*TASK OBJECTIVE*
If a line of the records contains the string "APERTURE", copy it out.

*EXERCISE DATA*
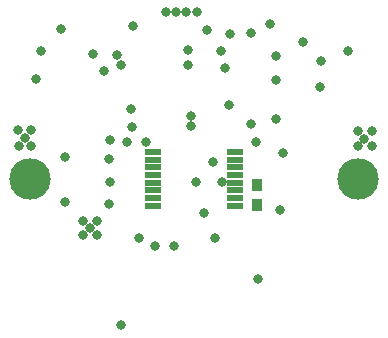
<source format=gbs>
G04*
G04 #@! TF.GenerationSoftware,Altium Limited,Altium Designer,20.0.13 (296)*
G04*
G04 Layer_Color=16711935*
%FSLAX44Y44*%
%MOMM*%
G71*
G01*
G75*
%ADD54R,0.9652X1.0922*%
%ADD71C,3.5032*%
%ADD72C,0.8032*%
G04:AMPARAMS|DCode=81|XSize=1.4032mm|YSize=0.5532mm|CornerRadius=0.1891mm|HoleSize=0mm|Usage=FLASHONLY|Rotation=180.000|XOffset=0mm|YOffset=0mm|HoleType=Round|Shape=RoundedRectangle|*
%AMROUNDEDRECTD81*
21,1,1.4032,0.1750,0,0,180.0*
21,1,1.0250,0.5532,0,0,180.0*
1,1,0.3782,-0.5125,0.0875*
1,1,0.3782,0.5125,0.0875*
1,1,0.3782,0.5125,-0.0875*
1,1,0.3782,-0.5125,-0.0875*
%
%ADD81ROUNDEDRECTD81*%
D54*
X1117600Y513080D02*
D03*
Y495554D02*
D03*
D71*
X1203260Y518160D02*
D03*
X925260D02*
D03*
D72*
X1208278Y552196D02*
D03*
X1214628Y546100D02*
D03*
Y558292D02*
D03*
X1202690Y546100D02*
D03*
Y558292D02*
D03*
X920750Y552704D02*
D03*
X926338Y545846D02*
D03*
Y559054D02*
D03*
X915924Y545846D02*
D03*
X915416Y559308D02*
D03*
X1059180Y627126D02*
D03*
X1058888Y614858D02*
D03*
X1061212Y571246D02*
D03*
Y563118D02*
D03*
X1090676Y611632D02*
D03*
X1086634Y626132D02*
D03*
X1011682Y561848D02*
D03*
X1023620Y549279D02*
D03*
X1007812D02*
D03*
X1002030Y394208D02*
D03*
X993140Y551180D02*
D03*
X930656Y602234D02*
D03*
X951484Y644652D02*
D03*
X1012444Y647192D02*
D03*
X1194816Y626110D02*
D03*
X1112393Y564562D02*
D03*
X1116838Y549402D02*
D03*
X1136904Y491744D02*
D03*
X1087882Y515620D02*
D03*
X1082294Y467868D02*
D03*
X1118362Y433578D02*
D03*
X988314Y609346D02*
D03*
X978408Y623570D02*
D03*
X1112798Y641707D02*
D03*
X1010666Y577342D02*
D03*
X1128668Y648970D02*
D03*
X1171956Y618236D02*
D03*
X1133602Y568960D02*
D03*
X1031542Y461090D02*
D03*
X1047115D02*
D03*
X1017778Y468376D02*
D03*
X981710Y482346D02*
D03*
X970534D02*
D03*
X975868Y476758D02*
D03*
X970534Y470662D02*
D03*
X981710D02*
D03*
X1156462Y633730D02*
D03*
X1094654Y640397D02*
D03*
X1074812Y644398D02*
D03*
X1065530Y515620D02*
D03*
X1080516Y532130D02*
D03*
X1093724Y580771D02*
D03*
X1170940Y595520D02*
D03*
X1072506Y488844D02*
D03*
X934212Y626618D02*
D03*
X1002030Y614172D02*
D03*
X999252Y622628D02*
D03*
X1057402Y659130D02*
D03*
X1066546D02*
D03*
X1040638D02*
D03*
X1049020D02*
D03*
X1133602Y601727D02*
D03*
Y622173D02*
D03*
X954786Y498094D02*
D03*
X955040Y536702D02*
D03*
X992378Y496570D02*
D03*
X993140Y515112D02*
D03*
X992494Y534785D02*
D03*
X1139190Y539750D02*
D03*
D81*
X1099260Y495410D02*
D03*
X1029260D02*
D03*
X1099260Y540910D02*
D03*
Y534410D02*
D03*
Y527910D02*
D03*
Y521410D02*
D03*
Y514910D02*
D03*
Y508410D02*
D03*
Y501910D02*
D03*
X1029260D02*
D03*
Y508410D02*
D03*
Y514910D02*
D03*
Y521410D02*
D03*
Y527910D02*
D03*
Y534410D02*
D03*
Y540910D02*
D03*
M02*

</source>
--
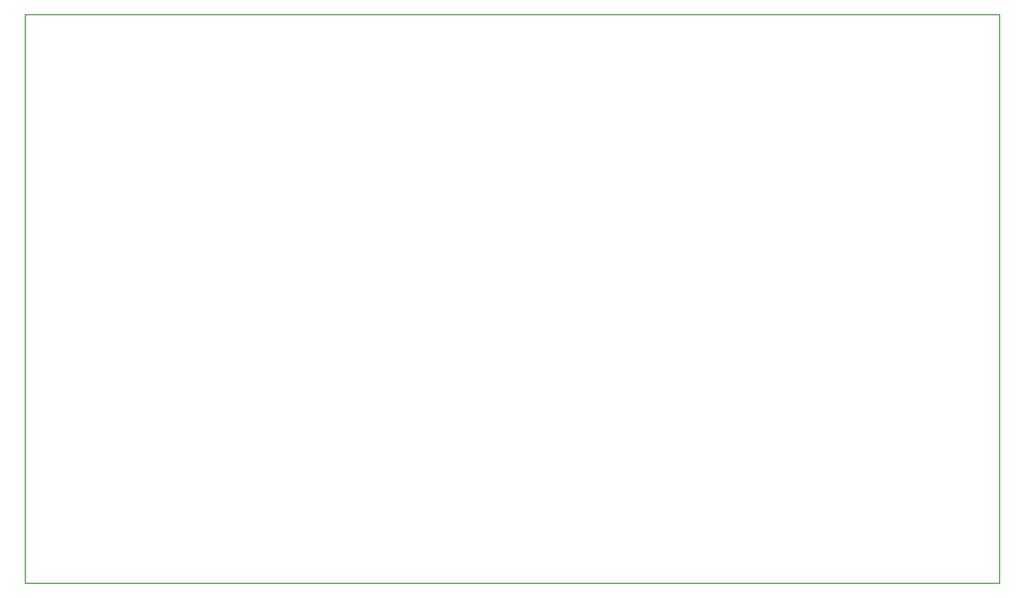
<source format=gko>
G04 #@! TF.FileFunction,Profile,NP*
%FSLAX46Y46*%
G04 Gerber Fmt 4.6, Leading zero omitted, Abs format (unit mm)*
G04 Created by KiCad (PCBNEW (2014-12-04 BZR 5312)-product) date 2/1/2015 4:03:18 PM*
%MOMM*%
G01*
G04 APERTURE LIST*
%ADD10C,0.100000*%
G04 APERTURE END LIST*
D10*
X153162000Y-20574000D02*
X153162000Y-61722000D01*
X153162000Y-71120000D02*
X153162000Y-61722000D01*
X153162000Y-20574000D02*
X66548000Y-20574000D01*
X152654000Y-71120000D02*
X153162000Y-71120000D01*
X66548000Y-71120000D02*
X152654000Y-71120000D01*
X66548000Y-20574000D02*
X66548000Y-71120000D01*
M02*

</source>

*EXERCISE RESULT*
G04 APERTURE LIST*
G04 APERTURE END LIST*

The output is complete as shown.